Now, the other case: from the standard basis to a given basis. We will calculate M(id)_{st}^{\mathcal{B}}. It can be easily seen that in columns we should put coordinates of vectors from the standard basis in the given basis. Let us calculate them: (1,0)=-(2,3)-3(-1,-1) and (0,1)=(2,3)+2(-1,-1). Therefore:

    \[M(id)_{st}^{\mathcal{B}}=\left[\begin{array}{cc}-1&1\\-3&2\end{array}\right].\]

Changing the basis of a matrix — the second method: multiplication by a change-of-coordinates matrix

We have a new tool to change basis of a matrix of a linear map. Because id\circ \phi\circ id =\phi, we have that:

    \[M(\phi)_{\mathcal{A}}^{\mathcal{D}}=M(id\circ\phi\circ id)_{\mathcal{A}}^{\mathcal{D}}=M(id)_{\mathcal C}^{\mathcal{D}}\cdot M(\phi)_{\mathcal{B}}^{\mathcal{C}}\cdot M(id)_{\mathcal{A}}^{\mathcal{B}}.\]

In particular:

    \[M(\phi)_{\mathcal{A}}^{\mathcal{B}}=M(id)_{st}^{\mathcal{B}}\cdot M(\phi)_{st}^{st}\cdot M(id)_{\mathcal{A}}^{st}\]
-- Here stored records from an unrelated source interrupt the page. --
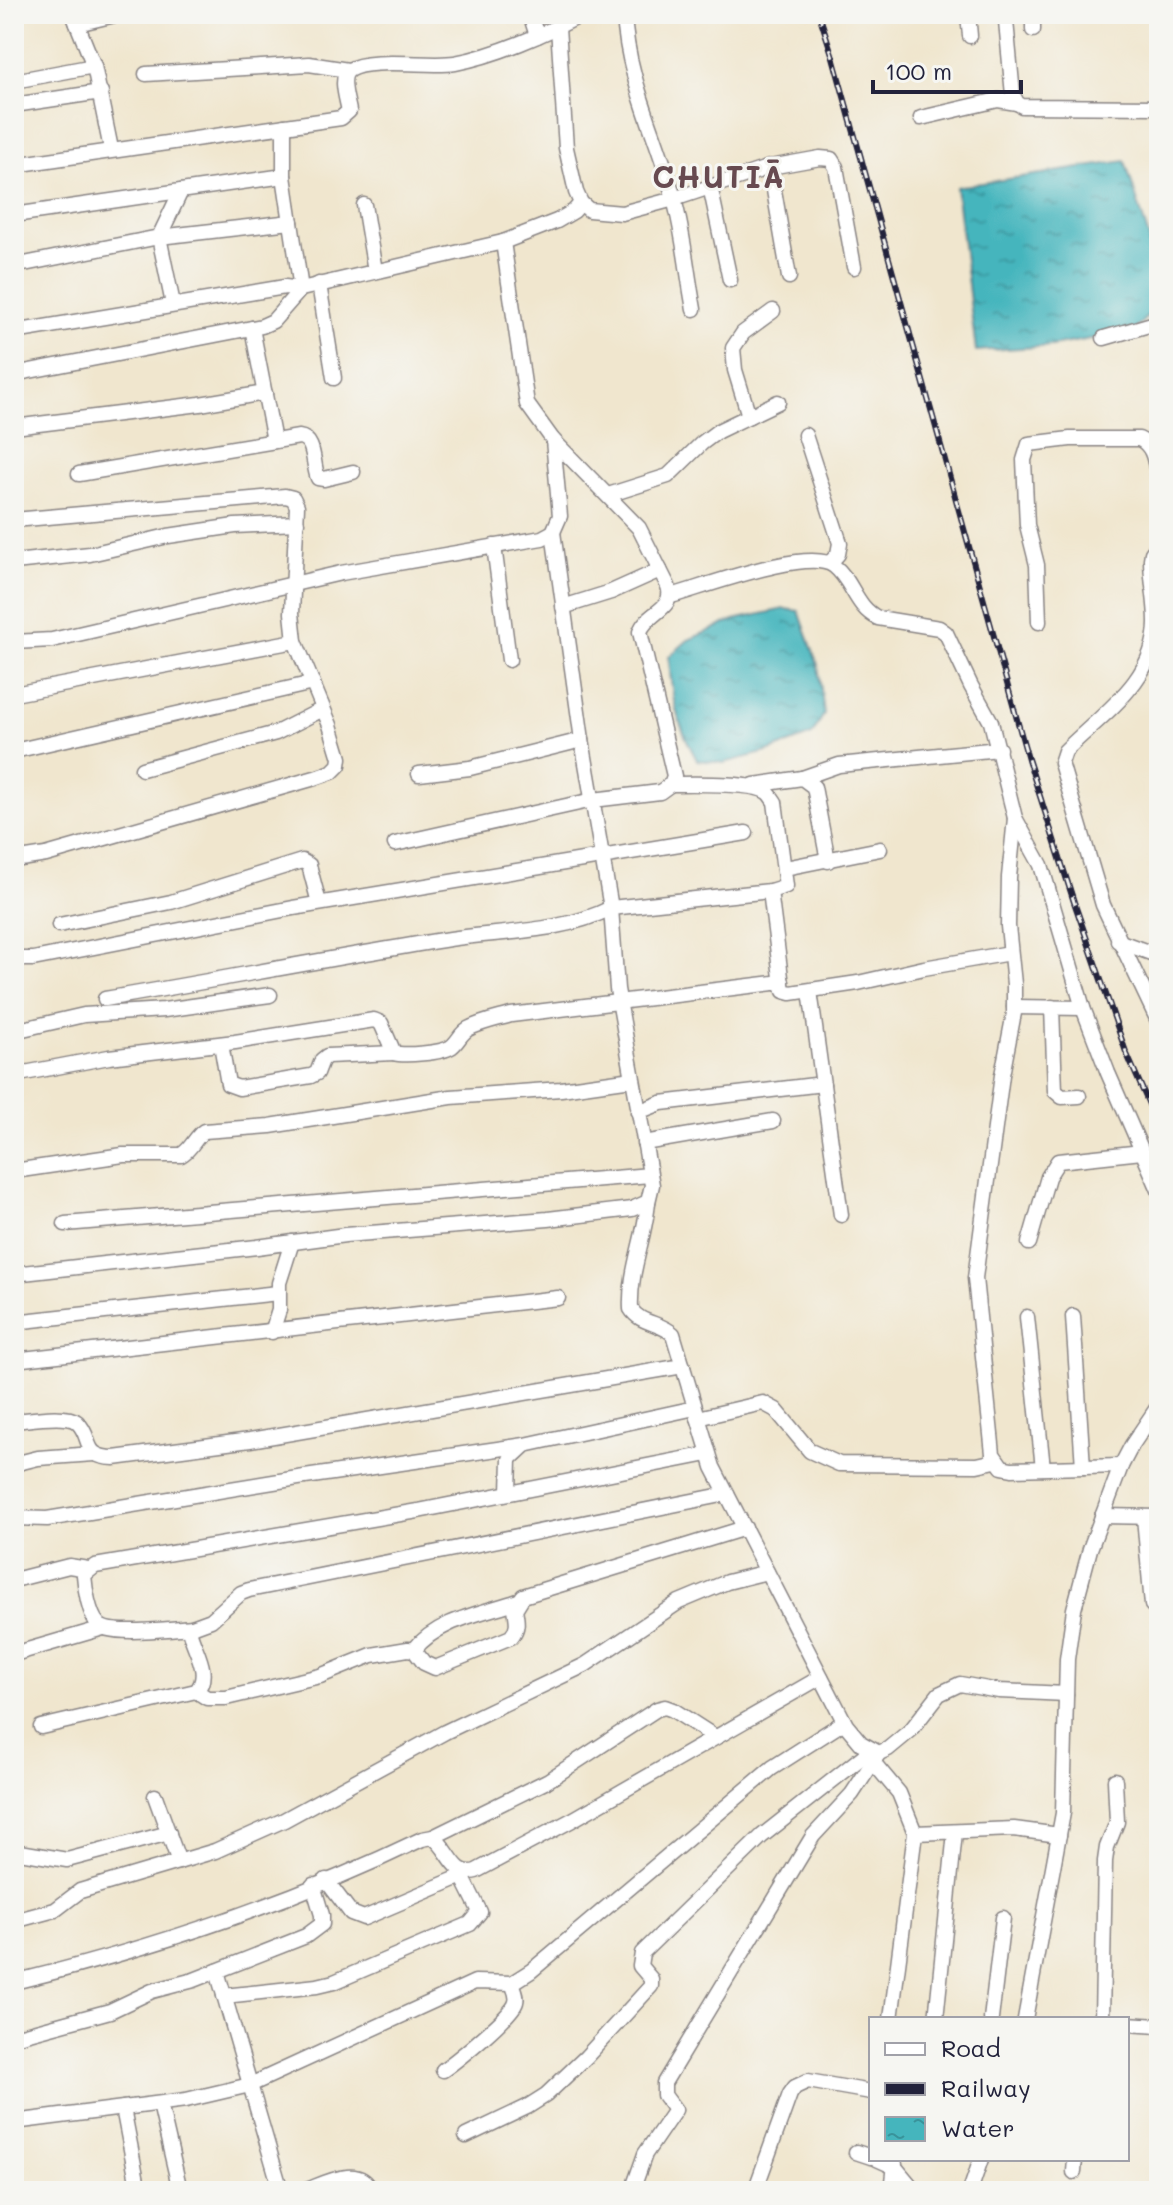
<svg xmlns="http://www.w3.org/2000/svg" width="1173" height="2205" viewBox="0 0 1173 2205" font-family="Mali,sans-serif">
<defs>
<pattern id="water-ripples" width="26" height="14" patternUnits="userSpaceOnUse" patternTransform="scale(2)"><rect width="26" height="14" fill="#45b5bd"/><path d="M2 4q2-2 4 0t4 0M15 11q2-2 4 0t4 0" fill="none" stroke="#39939b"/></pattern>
</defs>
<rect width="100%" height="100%" fill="#f6f6f2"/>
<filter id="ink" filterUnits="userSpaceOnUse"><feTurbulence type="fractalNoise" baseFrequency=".0125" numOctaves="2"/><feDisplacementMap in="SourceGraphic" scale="16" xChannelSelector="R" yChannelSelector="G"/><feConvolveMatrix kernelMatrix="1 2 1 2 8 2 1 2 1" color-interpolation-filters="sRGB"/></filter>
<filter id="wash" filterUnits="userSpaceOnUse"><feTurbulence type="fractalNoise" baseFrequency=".006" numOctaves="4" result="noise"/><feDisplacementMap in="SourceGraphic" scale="32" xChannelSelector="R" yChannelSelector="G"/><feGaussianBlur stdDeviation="1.8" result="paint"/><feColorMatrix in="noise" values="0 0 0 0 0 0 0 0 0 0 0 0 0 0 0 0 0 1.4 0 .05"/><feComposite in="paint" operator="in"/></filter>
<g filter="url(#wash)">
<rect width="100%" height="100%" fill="#f0e6ce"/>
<g fill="url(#water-ripples)" stroke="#346c7c" stroke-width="2">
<polygon points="1125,161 1149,238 1150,313 1134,331 1052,346 976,351 956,187"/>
<path d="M784 609 799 611 818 665 824 714 812 735 767 752 724 763 697 760C677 724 671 698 669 657L688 640 734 620Z"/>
</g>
</g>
<g filter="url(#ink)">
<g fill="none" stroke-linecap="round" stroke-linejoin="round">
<g stroke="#898484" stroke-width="17">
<g id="minor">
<polyline points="73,14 94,66 111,149"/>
<polyline points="530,14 537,36"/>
<path d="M624 14C627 80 658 137 674 199 684 235 687 273 694 309"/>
<polyline points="968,14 970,36"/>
<polyline points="1006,21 1013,95 1017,103 1022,106 1159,107"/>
<polyline points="77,24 119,14"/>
<polyline points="558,27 566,148 576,192 581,203 589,210 622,213 674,199 770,167 820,158 831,159 836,167 854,267"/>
<polyline points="1033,30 1033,14"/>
<polyline points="146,74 309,64 348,70"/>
<polyline points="14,81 94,66"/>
<polyline points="14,105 101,92"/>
<polyline points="921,118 998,100 1017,103"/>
<path d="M14 165 341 118 349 111C347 100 339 77 349 70 368 57 431 67 455 63 495 56 547 33 583 14"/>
<polyline points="770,167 789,277"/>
<polyline points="710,186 730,280"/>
<polyline points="364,205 375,271"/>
<polyline points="14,215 284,176 284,126"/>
<polyline points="14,266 159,237 291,222"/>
<polyline points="319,284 334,378"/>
<polyline points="173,304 159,237 181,191"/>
<polyline points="252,328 274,441"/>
<polyline points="14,332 285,287 301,289 284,176"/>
<polyline points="1104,338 1159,322"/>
<polyline points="14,374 262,326 273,321 301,289 503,242 557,221 574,211 581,203"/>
<polyline points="749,416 735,370 733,348 743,333 773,311"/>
<polyline points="14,427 200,404 265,393"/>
<polyline points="805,435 840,543 838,554 830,563"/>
<path d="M79 474 299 437C316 439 312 464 318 478L324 479 353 472"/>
<polyline points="608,495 668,476 702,443 718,431 778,402"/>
<polyline points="14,520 285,496 293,498 297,506 292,613 295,641 330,725 340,758 339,765 332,772 315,778 46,855 14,860"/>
<path d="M1159 544 1152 553 1151 559C1151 580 1156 601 1156 622 1156 680 1102 714 1065 751L1061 763 1103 905 1159 1023"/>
<polyline points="494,546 509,660"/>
<polyline points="14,562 90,554 168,536 235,526 297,523"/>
<path d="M671 596C704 587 809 547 834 566 853 581 855 607 878 618L939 628 946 633 971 686 991 722 1015 818 1041 865 1083 1008 1108 1073 1159 1190"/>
<polyline points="563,607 611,592 660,570"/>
<path d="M1039 622 1037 565 1027 525 1024 460 1029 444 1070 439H1139C1155 446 1155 465 1159 481"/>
<polyline points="14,642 52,640 341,573 542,538 553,532 560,516 553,440"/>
<polyline points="14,694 295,641"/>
<polyline points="14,751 313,683"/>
<polyline points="142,769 276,733 323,709"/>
<polyline points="419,774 470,768 582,740"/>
<polyline points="802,778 839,765 999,749"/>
<polyline points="754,785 802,778 814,787 828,861"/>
<polyline points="1015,818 1009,877 1008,926 1014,984 1014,1013 1002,1075 975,1278 993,1454 1002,1467 1012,1469 1121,1466"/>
<path d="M395 844 593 800 660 792 671 784 674 776 640 632C646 612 676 610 668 586L639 528 553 440 527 404 503 242"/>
<polyline points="785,868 880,849"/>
<polyline points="770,891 782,985 784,991 791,993 858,983 924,968 1010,953"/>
<polyline points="59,925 171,902 302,861 309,865 319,903"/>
<polyline points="1118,941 1159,956"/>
<polyline points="14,959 33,959 293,908 746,833"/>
<polyline points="810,991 841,1215"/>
<path d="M105 999C218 980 330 958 443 940 499 931 560 934 611 908L770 891 786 886 775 802C772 798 771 795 767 792 753 782 691 784 671 784"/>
<polyline points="1014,1007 1083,1008"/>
<polyline points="1052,1007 1055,1091 1062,1097 1079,1096"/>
<polyline points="14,1031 84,1015 164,1010 270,995"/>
<polyline points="221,1044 228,1084 239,1088 311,1076 317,1073 322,1060 327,1056 394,1053"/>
<path d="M14 1075 109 1057 235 1042 374 1020 381 1023 394 1053C404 1056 442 1053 451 1047 458 1042 460 1034 468 1029 481 1022 497 1019 511 1015L782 982"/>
<polyline points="638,1112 661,1103 823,1084"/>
<polyline points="644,1143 773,1121"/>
<path d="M14 1171 123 1155H181C192 1149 194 1138 204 1131L270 1126 451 1097 561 1089 632 1079"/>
<path d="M648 1202C645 1239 629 1271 631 1309 640 1324 660 1322 673 1334L713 1467 846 1725 861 1743 879 1753 888 1749 911 1730 939 1694 960 1684 999 1691 1066 1694"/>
<polyline points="65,1224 650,1175"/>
<polyline points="1029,1243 1048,1177 1058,1161 1142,1152"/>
<polyline points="14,1274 257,1247 345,1235 548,1219 632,1209 648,1202 652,1185 617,989 611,908 582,740 553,532"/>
<polyline points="1073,1316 1083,1467"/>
<polyline points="1027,1317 1043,1468"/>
<polyline points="14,1322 278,1293"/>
<polyline points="272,1332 279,1310 279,1283 292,1242"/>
<polyline points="14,1360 558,1298"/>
<polyline points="698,1418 763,1403 776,1410 810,1451 839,1464 977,1465 995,1461"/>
<path d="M14 1421C28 1420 66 1413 77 1422 94 1438 80 1457 114 1458L250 1440 683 1366"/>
<polyline points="14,1464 38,1458 94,1454"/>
<polyline points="509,1492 510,1459 525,1445 695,1408"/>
<polyline points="1102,1516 1159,1517"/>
<polyline points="1144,1517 1152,1605"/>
<polyline points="14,1518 47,1519 298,1478 525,1445"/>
<polyline points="14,1580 69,1566 88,1569"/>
<path d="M192 1627C174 1628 108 1637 98 1624 89 1614 85 1588 84 1575L95 1566 418 1511 708 1454"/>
<path d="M414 1650C437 1620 483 1613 518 1601"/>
<polyline points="14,1654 103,1628"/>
<path d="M196 1691 207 1698H226L320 1676 372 1655 408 1649 414 1650 424 1663 435 1668 511 1637C519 1628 517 1620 515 1609L523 1596 745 1528"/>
<path d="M41 1727 196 1691C212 1675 195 1651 190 1633L192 1627 211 1620 241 1593 249 1590 727 1494"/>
<polyline points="873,1762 899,1793 915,1833 891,2019"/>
<polyline points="155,1796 179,1862"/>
<polyline points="915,1833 1014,1829 1059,1835"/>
<polyline points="433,1837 547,1781 657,1709 665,1707 673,1710 715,1737"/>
<polyline points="14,1851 67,1860 169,1833"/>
<polyline points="326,1880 351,1913 364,1918 467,1874"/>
<polyline points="14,1921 55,1910 80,1891 215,1851 284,1820 445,1732 585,1665 679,1602 727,1582 767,1572"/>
<polyline points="217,1971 281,2191"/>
<path d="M14 1982C154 1948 292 1902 422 1839L433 1837C450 1849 454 1878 476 1871L572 1820 821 1677"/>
<polyline points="224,1996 317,1986 334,1982 470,1924 480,1912 462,1876"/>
<polyline points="936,2019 955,1832"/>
<polyline points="991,2019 1003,1918"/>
<polyline points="1025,2019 1063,1813 1067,1659 1074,1609 1090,1549 1121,1466 1132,1445 1159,1405"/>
<polyline points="1102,2019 1105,1861 1107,1847 1117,1822 1115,1780"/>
<polyline points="1127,2024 1159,2026"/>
<polyline points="14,2037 110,2011 152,1991 194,1980 306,1936 322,1924 322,1915 313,1885"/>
<path d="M443 2070C456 2061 513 2015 516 2002 518 1995 514 1989 512 1983"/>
<polyline points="160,2104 179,2186"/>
<polyline points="123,2108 139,2191"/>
<polyline points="14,2122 186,2100 250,2085 475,1982 512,1983 531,1971 772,1768 844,1722"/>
<polyline points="466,2136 527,2107 546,2095 586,2057 651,1986 651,1979 640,1966 642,1953 762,1836 871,1750"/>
<polyline points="856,2152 871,2157"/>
<polyline points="877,2159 895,2167 915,2191"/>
<polyline points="1074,2172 1075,2159"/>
<path d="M304 2191C324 2184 360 2163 371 2191"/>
<polyline points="632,2191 645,2154 675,2110 664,2095 664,2083 813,1836 852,1794 879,1753"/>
<polyline points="755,2191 790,2094 795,2087 808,2081 871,2092"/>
<polyline points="892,2191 895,2164"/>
<polyline points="970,2191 981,2159"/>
</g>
</g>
<use href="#minor" stroke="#fff" stroke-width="14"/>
<g stroke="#22223b" stroke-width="6">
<polyline id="rail" points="819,14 833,57 1028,759 1074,902 1126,1052 1159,1127"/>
</g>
<use href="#rail" stroke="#f6f6f2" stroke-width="3" stroke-dasharray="9" stroke-linecap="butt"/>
</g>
</g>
<g text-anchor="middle" stroke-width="6" stroke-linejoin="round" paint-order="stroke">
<g font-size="30" font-weight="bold" letter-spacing="2" fill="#674a50" stroke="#f6f6f2">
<text x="719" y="188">CHUTIĀ</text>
</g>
</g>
<rect width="1173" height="2205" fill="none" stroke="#f6f6f2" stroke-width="48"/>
<rect x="869" y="2017" width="260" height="144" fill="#f6f6f2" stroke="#a1a1a9" stroke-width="2"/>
<rect x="885" y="2043" width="40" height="12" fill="#ffffff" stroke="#a1a1a9" stroke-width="2"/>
<text x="941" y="2057" font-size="24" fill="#22223b">Road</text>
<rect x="885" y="2083" width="40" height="12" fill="#22223b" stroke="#a1a1a9" stroke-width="2"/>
<text x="941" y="2097" font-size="24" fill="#22223b">Railway</text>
<rect x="885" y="2117" width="40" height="24" fill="url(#water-ripples)" stroke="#a1a1a9" stroke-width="2"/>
<text x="941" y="2137" font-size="24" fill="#22223b">Water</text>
<path d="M873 80v12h148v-12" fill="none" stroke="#22223b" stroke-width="4"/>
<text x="885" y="80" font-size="24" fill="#22223b" stroke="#f6f6f2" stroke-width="6" paint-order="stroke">100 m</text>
</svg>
and in this way given a matrix of a linear map in standard basis we can calculate its matrix in basis from \mathcal{A} to \mathcal{B}. In our example:

    \[M(\phi)_{\mathcal{A}}^{\mathcal{B}}=\left[\begin{array}{cc}-1&1\\-3&2\end{array}\right]\cdot\left[\begin{array}{ccc}1&0&-1\\2&3&-1\end{array}\right]\cdot\left[\begin{array}{ccc}1&1&1\\1&0&0\\1&-1&0\end{array}\right]=\]

    \[=\left[\begin{array}{ccc}1&3&0\\1&6&1\end{array}\right] \cdot\left[\begin{array}{ccc}1&1&1\\1&0&0\\1&-1&0\end{array}\right]=\left[\begin{array}{ccc}4&1&1\\8&0&1\end{array}\right].\]

Obviously we get the same result as calculated by the first method.